Jennifer (Jenzy) and Chris are a young married couple on the brink of divorce. We learn this through Jenzy, who opens the story with her point of view; the story switches between the two throughout. Through Jenzy’s devastation and Chris’s apparent lack of motivation to save his marriage, the two head down the disastrous slop we call divorce.
As stated previously, this story is written in both Chris and Jenzy’s point of view. As a reader, this is significant. We have all heard the saying, “There are two sides to every story.” Both points of view offer readers insight into how Chris and Jenzy view their relationship before and after the divorce. I found myself enjoying Chris’s point of view more than Jenzy’s simply because of the comedy. Strycharz has a knack for it. It was almost like watching a romantic/comedy sitcom in my head.

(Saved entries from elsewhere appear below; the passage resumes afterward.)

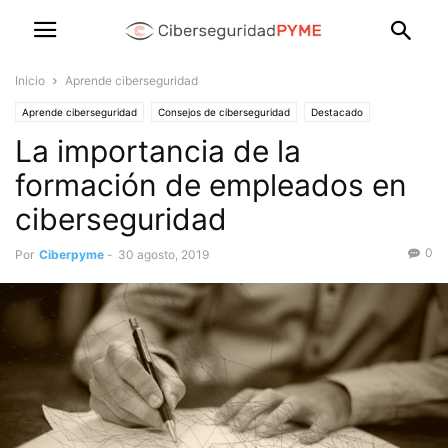
Inicio
Aprende ciberseguridad
Aprende ciberseguridad
Consejos de ciberseguridad
Destacado
La importancia de la
formación de empleados en
ciberseguridad
0
Por
Ciberpyme
-
30 agosto, 2019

Mixed with the switching point of views are flashbacks, which are done well. I applaud Strycharz for that because flashbacks are not always easy to perfect. Readers learn about Jenzy and Chris’s past, how they met, and what led them to where they are now. I enjoyed reading these past stories because it gave me a sense of what kind of people they were and how that shaped their future. We see such a development from Chris through these stories and as the story progresses.
If you’re a fan of romance and comedy, this story is for you. There’s plenty of both. There’s also devastating moments, which many of us can relate to whether we’ve been through a break-up or an actual divorce. I like how Strycharz broke down what it actually feels like from both sides, slipping away and slowly disappearing, or being completely ignorant to your own actions. Strycharz captures what it’s like trying to move on when you’re still in love and the absolute emptiness that comes with reinventing your life. We learn just what moving on too soon can do to everyone involved, and how the relationships around both parties (friends and family) are affected by every decision made.
There are some sex scenes in this book. These scenes meshed well with what was going on with the characters in these moments. Strycharz describes Jenzy’s struggles with feeling unwanted by her husband, who she used to have a passionate sex life with. This was important to Jenzy’s overall well-being and feelings towards her husband and the relationship itself. Chris struggles with the repercussions of his actions towards his wife during their marriage. His lack of affection and overall attitude towards his wife lands him where he’s at. Essentially, you don’t know what you’ve got until it’s gone. All of this makes the sex scenes and talk of sex necessary to the story.
I give The Divorce 5 out of 5 stars. I found it interesting, relatable, and extremely hilarious at times.